Cathy J. Bradley, Ph.D., is the Dean of the Colorado School of Public Health and the Deputy Director of the University of Colorado Cancer Center. She holds the Paul Bunn Chair in Cancer Research. Prior to joining the University of Colorado, she was the founding Chair of the Department of Healthcare Policy and Research, Virginia Commonwealth University. Dr. Bradley is a health economist and received her Ph.D. and M.P.A. from the University of North Carolina Chapel Hill.

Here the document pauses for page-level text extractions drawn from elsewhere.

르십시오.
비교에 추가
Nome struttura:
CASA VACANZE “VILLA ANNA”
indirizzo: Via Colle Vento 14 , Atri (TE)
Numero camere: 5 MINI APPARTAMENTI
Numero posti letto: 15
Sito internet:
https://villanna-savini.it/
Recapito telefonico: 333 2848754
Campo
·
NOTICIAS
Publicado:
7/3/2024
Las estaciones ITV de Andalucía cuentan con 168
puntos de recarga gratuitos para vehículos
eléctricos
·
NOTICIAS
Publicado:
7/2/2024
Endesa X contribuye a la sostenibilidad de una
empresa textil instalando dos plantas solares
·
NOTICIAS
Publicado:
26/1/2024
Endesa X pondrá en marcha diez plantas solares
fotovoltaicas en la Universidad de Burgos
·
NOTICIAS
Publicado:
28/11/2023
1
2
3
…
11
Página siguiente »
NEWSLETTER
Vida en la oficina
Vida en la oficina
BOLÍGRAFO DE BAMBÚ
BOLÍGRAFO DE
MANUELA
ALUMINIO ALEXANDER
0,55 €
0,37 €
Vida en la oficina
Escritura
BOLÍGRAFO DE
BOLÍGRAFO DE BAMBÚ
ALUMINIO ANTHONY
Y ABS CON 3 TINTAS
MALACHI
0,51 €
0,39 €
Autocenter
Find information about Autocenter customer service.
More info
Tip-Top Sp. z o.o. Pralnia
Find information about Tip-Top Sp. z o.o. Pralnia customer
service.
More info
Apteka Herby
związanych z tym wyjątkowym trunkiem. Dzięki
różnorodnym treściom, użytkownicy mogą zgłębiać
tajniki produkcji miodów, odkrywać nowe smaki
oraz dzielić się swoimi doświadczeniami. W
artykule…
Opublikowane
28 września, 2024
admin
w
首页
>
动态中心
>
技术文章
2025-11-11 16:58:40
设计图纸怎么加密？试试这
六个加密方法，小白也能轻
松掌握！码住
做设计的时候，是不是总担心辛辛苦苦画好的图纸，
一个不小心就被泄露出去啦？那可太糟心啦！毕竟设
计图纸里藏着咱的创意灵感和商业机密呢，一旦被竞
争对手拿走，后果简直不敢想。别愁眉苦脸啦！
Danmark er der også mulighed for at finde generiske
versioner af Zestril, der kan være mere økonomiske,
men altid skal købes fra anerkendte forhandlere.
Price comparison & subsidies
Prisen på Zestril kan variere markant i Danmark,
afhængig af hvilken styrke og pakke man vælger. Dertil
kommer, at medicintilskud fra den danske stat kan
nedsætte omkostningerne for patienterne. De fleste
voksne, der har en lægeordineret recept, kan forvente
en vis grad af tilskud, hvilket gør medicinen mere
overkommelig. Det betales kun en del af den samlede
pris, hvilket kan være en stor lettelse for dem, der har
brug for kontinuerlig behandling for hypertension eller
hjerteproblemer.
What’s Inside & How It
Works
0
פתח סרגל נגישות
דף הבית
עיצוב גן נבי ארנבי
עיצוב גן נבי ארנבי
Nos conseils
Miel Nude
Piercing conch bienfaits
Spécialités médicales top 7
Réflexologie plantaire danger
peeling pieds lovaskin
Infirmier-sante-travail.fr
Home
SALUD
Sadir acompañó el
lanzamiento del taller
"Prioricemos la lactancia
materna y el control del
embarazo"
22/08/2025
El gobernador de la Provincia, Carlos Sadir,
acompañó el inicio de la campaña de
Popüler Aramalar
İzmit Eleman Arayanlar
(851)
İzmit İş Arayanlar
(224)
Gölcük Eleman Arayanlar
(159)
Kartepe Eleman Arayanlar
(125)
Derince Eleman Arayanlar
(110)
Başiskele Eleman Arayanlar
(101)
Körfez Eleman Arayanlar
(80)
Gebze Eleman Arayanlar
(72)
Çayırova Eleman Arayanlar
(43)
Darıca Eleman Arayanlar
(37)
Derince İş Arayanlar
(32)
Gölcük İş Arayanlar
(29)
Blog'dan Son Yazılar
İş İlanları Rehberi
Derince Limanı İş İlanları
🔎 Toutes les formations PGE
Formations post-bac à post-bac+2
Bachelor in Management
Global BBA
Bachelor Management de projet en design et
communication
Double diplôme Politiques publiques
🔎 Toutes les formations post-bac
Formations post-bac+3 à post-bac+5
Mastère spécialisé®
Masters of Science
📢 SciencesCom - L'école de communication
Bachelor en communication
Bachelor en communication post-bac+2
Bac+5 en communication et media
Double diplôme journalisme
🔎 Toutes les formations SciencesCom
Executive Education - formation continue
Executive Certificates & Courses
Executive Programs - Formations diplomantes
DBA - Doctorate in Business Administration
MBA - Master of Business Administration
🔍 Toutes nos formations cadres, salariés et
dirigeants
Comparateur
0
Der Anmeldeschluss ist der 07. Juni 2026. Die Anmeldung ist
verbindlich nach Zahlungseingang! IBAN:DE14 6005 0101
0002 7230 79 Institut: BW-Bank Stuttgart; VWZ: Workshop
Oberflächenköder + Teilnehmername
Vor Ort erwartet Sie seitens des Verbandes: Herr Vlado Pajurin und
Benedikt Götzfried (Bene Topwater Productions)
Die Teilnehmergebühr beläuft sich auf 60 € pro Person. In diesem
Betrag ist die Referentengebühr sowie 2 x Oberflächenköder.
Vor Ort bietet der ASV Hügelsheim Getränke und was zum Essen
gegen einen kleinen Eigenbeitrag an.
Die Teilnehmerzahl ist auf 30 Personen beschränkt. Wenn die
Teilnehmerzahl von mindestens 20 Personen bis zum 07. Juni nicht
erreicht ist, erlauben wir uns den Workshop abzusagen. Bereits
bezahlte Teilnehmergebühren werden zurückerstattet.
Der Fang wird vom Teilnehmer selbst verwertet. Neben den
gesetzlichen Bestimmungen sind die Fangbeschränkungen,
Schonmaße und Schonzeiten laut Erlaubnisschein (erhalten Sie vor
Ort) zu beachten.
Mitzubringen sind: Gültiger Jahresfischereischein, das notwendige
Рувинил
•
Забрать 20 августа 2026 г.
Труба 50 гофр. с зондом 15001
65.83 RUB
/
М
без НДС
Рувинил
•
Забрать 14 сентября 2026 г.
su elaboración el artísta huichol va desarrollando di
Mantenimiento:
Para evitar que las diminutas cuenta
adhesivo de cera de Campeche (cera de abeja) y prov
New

Dr. Bradley’s research is at the intersection of labor supply, health, and insurance; health disparities; and the costs and outcomes of treatment. Her research explains how when faced with a serious and expensive to treat illness such as cancer, many workers will remain employed to keep employer-based health insurance, despite needs for treatment and convalescence. Dr. Bradley’s research informs policies that reduce disparate outcomes and financial burden among people who must make stark choices. In addition, her pioneering research in health equity resulted in an examination of health care delivery for underrepresented people. Dr. Bradley have served on multiple national advisory committees including the National Academies of Science, Engineering, and Medicine’s National Cancer Policy Forum and formerly served on the National Advisory Committee to the Agency for Healthcare Quality & Research. She currently serves on the Methodology Committee for the Patient-centered Outcomes Research Institute (PCORI). She has received numerous awards and honors including the Women in Science, Dentistry, and Medicine Professional Achievement Award in Leadership and has research portfolio totaling over $30 million.
Cheryl Healton
Founding Dean of School of Global Public Health Professor of Public Health Policy and Management New York University School of Global Public Health.
For the last ten years, Dean Healton has devoted herself to building GPH’s academic, service, and research programs. The school has been accredited by CEPH, increased the size of its student body and research funding, recruited top faculty, added doctoral-level programs, and made diversity, equity and inclusion a priority.
Previously, as the founding President and CEO of Legacy, a leading organization dedicated to tobacco control, Dean Healton guided the national youth tobacco prevention campaign, which has been credited with reducing youth smoking prevalence to record lows, and launched programs for smoking cessation, public education, technical assistance, and a broad range of grant making.
Prior to joining Legacy, Dean Healton held numerous roles at Columbia University including Associate Dean of its Medical School, Assistant Vice President for the Health Sciences and Chairman of Sociomedical Sciences, and Associate Dean of the Mailman School of Public Health. She is an Emeritus Professor of Columbia University. Dean Healton has authored over 120 peer-reviewed articles and has been awarded multiple grants in AIDS, tobacco control and higher education. She was the founding chair of the Public Health Practice Council of the Association of Schools of Public Health. As an active member of the public health community she has given presentations around the world and is a frequent contributor to national and local coverage of public health issues.
She holds a DrPH from Columbia University’s School of Public Health (with distinction) and a Master’s in Public Administration from the Robert F. Wagner Graduate School of Public Service at NYU.